> [TASK SET]
1. Repeat the section of the impact installation instructions starting at "impact [input.sorted.bam] [annotation.gtf|annotation.gff]" and ending at "identified read clusters.", word for word.
2. Carry on writing the impact installation instructions from the point where they stop.

[SELECTED TEXT — start]

For questions or comments, please contact Bradley Jenner at bnjenner@ucdavis.edu
-
Make sure cmake and make are installed on your machine.
-
Clone this repository and change into it.
git clone https://github.com/bnjenner/impact.git
cd impact
- Create a build directory and change into it.
mkdir build
cd build
- Compile
cmake ../
make
- Add path to bash profile
echo "export PATH=$PATH:path/to/build_directory" >> ~/.bash_profile
source ~/.bash_profile
- Give it a go!
impact [input.sorted.bam] [annotation.gtf|annotation.gff] [options]
DESCRIPTION:
Identifies expressed transcripts using clusters of mapped reads from TAGseq experiments.
Generates a counts file written to stdout and optionally a GTF file of identified read clusters.
PARAMETERS:
-h, --help
Display the help message.
-t, --threads INTEGER
Number of processes for multithreading. Default: 1.

[SELECTED TEXT — finish]
[EXCERPTED DATA — start]

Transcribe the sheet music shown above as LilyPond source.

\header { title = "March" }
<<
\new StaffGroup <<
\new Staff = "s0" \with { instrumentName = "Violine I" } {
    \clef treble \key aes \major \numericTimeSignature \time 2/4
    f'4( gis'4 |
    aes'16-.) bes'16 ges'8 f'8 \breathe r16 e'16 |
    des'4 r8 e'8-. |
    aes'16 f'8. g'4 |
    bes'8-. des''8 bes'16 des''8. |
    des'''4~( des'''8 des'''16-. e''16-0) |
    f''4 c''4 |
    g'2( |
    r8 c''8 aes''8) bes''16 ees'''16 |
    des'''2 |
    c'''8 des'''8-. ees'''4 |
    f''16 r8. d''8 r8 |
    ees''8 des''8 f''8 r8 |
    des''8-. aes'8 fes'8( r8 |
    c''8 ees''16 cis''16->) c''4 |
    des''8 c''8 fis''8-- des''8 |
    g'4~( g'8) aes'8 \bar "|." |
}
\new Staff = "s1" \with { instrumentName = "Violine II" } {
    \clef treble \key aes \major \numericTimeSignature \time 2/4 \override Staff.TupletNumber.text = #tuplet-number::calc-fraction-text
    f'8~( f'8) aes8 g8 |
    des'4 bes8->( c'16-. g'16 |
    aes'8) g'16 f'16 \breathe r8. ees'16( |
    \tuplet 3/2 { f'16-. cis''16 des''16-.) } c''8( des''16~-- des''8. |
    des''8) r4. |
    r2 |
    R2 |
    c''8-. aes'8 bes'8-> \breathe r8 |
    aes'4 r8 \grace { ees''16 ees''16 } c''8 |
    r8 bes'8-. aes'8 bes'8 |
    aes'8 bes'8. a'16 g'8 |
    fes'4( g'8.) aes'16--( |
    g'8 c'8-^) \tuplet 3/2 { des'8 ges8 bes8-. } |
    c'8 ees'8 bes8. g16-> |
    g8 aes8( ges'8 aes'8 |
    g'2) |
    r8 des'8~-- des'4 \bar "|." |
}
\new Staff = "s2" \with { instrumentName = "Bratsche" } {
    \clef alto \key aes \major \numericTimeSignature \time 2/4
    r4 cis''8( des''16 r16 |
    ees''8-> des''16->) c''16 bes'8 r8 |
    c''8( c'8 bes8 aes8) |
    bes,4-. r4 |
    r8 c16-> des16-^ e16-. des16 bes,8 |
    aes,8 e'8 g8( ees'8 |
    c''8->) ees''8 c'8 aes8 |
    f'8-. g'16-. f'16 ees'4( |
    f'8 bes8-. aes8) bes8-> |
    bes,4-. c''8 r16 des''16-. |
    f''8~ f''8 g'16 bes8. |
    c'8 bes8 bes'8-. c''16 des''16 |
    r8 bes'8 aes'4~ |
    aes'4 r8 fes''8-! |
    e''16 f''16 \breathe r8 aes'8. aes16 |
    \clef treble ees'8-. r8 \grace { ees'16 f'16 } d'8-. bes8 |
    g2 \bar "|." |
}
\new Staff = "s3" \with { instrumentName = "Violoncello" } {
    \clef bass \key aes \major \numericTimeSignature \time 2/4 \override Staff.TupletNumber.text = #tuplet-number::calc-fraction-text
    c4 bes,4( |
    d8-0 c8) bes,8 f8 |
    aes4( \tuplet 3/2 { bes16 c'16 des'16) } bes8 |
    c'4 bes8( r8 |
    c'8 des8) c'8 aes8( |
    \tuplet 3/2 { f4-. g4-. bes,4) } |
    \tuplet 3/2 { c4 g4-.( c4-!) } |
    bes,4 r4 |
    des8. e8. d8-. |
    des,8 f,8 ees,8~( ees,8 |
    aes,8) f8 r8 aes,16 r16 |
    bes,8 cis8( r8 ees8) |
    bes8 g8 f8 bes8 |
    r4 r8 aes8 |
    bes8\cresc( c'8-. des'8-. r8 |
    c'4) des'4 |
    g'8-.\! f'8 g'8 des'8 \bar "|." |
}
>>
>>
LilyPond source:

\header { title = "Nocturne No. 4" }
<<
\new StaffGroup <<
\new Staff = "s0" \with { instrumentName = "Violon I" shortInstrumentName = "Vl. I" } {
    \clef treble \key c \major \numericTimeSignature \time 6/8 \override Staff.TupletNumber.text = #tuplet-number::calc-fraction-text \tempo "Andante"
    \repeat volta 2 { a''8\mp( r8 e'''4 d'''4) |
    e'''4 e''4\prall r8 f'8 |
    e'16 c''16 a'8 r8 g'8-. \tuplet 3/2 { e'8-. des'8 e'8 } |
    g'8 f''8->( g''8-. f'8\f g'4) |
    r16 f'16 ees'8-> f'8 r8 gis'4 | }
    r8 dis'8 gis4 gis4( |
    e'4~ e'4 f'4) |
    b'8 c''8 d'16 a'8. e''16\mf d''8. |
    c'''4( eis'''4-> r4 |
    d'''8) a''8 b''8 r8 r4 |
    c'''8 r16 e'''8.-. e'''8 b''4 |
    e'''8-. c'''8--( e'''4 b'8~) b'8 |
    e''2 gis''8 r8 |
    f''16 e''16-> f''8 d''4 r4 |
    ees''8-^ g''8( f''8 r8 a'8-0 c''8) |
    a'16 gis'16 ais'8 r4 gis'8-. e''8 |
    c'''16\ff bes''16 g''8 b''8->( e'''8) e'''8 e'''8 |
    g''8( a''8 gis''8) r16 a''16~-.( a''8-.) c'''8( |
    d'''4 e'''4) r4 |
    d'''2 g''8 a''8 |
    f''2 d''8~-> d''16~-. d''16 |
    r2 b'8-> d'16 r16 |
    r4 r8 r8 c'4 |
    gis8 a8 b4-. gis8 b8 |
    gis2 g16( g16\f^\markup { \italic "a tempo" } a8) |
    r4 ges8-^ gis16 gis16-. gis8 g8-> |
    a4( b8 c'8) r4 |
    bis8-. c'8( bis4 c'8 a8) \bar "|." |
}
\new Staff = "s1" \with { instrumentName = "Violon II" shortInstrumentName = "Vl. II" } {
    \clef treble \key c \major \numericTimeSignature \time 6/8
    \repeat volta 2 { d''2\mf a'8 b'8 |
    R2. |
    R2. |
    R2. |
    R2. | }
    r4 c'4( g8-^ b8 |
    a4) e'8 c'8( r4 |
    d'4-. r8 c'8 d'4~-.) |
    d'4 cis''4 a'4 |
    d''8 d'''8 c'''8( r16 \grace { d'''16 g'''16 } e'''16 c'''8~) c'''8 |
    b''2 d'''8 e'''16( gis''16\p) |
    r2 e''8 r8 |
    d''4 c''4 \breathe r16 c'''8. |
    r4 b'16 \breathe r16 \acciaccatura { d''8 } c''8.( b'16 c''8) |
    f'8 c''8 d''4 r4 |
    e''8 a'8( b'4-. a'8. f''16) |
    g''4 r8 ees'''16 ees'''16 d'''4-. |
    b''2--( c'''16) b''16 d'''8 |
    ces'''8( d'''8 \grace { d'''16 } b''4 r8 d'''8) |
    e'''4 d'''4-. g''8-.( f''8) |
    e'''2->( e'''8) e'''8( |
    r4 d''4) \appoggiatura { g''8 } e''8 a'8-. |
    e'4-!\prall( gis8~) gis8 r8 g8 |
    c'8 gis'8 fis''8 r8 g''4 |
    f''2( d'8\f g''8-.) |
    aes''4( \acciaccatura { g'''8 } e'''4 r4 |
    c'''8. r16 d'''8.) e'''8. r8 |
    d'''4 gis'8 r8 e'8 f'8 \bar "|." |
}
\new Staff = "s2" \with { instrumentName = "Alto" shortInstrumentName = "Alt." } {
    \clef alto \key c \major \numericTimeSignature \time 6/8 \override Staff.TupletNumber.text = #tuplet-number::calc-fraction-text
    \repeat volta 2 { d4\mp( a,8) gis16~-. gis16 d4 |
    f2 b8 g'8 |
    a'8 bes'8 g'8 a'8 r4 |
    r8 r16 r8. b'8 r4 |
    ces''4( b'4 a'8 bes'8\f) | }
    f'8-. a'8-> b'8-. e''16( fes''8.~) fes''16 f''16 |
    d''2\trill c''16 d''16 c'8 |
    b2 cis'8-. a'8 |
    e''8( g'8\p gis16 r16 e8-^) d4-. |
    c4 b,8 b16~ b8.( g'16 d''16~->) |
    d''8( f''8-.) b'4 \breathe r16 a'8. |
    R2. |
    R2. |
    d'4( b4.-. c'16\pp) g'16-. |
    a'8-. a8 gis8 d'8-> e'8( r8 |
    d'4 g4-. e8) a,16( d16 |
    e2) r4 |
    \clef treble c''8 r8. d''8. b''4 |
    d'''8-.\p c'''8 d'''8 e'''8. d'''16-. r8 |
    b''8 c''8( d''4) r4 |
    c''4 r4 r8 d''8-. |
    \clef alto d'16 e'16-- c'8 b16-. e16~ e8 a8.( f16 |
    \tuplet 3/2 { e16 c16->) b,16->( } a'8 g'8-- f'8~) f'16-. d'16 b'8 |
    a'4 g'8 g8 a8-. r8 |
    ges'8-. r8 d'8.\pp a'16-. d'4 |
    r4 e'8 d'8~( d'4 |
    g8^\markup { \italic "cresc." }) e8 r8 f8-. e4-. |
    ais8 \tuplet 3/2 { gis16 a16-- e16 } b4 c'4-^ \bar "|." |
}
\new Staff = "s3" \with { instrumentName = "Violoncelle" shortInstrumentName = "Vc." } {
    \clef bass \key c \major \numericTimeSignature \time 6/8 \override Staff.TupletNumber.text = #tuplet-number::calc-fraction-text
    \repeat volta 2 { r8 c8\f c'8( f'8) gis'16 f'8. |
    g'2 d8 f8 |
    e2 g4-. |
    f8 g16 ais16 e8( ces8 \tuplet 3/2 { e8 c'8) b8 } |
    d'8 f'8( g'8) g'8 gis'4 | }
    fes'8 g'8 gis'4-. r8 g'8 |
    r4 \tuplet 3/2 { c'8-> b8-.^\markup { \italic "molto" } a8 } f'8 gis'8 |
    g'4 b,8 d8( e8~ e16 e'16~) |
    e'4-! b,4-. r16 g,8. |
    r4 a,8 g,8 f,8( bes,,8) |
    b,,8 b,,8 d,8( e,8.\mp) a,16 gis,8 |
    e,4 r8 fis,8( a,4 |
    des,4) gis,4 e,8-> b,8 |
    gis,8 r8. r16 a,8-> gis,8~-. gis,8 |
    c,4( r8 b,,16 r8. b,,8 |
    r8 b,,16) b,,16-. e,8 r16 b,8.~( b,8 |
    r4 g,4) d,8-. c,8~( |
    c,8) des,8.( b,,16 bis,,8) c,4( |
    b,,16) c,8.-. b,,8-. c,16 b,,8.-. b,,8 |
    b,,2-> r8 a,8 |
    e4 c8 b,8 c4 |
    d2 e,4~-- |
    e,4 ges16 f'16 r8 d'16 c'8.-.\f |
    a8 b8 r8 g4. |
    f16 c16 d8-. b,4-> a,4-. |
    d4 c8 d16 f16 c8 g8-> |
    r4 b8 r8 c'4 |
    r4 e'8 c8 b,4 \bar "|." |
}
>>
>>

[EXCERPTED DATA — finish]

> [ANSWERS TO THE TASKS]
1.
impact [input.sorted.bam] [annotation.gtf|annotation.gff] [options]
DESCRIPTION:
Identifies expressed transcripts using clusters of mapped reads from TAGseq experiments.
Generates a counts file written to stdout and optionally a GTF file of identified read clusters.

2.
-l, --library-type STRING
Library type. Paired end is not recommended. Only used to check proper pairing. One of
single and paired. Default: single.
-s, --strandedness STRING
Strandedness of library. One of forward and reverse. Default: forward.
-n, --nonunique-alignments
Count primary and secondary read alignments.
-q, --mapq-min INTEGER
Minimum mapping quality score to consider for counts. Default: 1.
-f, --feature-tag STRING
Name of feature tag. Default: exon.
-i, --feature-id STRING
ID of feature (use for GFFs). Default: gene_id.
-o, --output-gtf STRING
Output read cluster GTF file and specify name.
--version
Display version information.